Is there a problem with this proof that NP = coNP?

It suffices to show that Satisfiability can be solved efficiently with at most a polynomial number of queries to an oracle for Tautology. The algorithm for a problem P is, pick a variable X in P and fix it to T to obtain a problem P'. Submit ~P' to the oracle for Tautology. If ~P' is a tautology, then X is a "no go" for the problem P. If the oracle accepts ~P', then fix X to T in the result, otherwise fix X to F. Then proceed to the next variable. This requires linear queries in the size of the problem. An analogous result reduces Tautology to Satisfiability. Therefore NP = coNP.

My only doubt is that maybe when you're using an oracle you only get to find out if it accepts, not if it rejects. That would block this proof.

You are confusing Turing reductions with mapping reduction, in a sense. The problem with your argument is that if you allow an oracle $O$ to an NP-complete (or coNP-complete) problem, you immediately get that $P^O=co-P^O$. That is, if you already have an oracle for coNP, then you cannot distinguish NP from coNP (but that does not mean that they are equal!).

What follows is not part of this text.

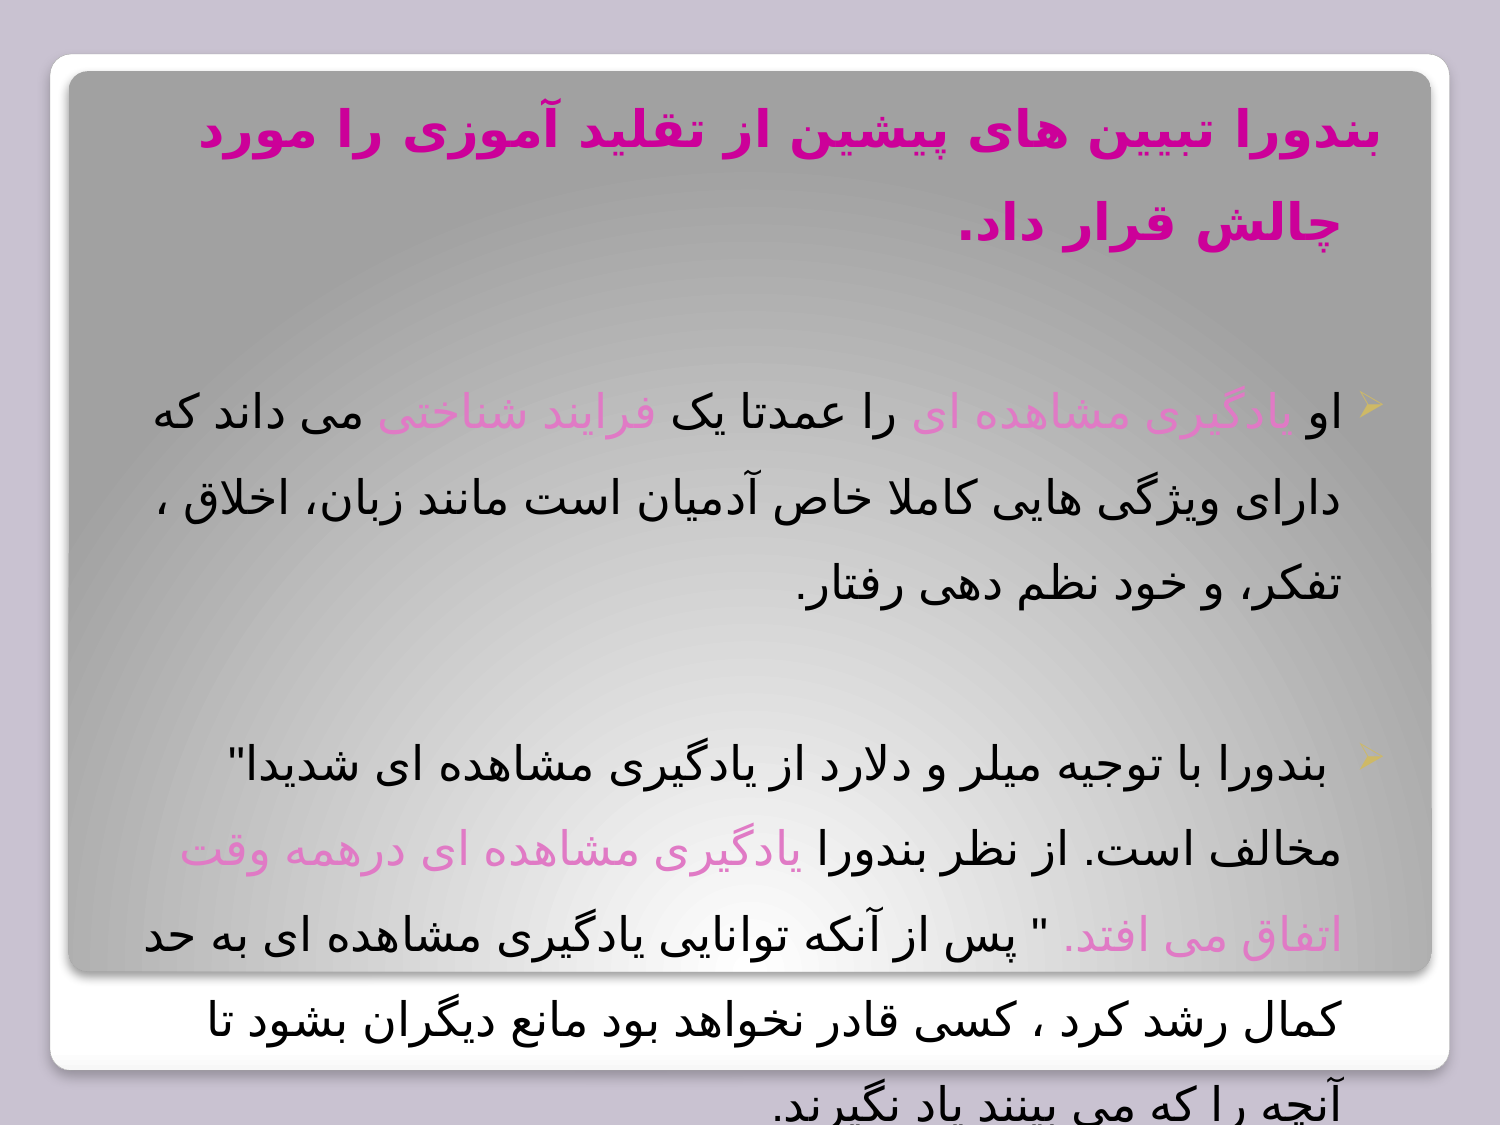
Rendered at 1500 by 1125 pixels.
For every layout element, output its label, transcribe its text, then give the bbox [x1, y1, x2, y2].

list بندورا تبیین های پیشین از تقلید آموزی را مورد چالش قرار داد. او یادگیری مشاهده ای را عمدتا یک فرایند شناختی می داند که دارای ویژگی هایی کاملا خاص آدمیان است مانند زبان، اخلاق ، تفکر، و خود نظم دهی رفتار. بندورا با توجیه میلر و دلارد از یادگیری مشاهده ای شدیدا" مخالف است. از نظر بندورا یادگیری مشاهده ای درهمه وقت اتفاق می افتد. " پس از آنکه توانایی یادگیری مشاهده ای به حد کمال رشد کرد ، کسی قادر نخواهد بود مانع دیگران بشود تا آنچه را که می بینند یاد نگیرند. [99, 50, 1400, 1125]
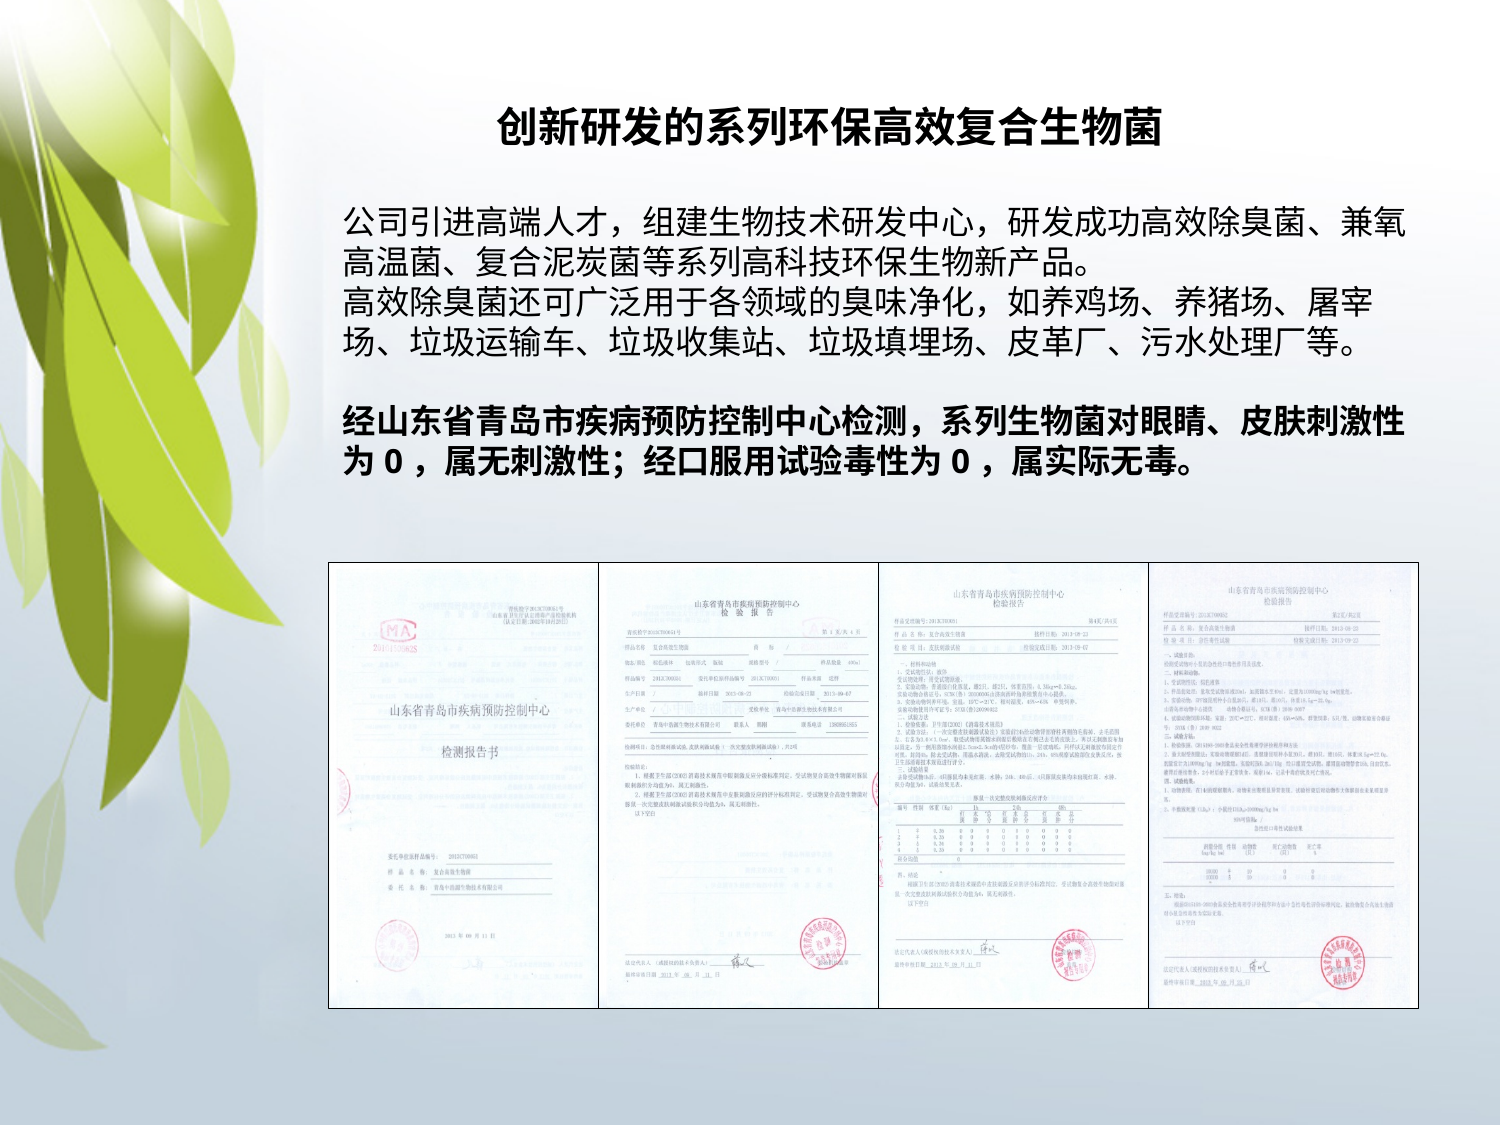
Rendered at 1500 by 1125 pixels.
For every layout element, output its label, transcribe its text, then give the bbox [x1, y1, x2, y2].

Here is a shorter version of your argument, to make things clear: suppose we have an oracle for Tautology. It is true that $\phi$ is satisfiable iff $\neg \phi$ is not a tautology. Thus, in order to test if $\phi$ is satisfiable, just run the oracle on $\neg \phi$, and invert the answer. But this only shows that $NP\subseteq P^{coNP}$. Your assumption that $P^{coNP}=coNP$ is incorrect (or at least, it's an open question).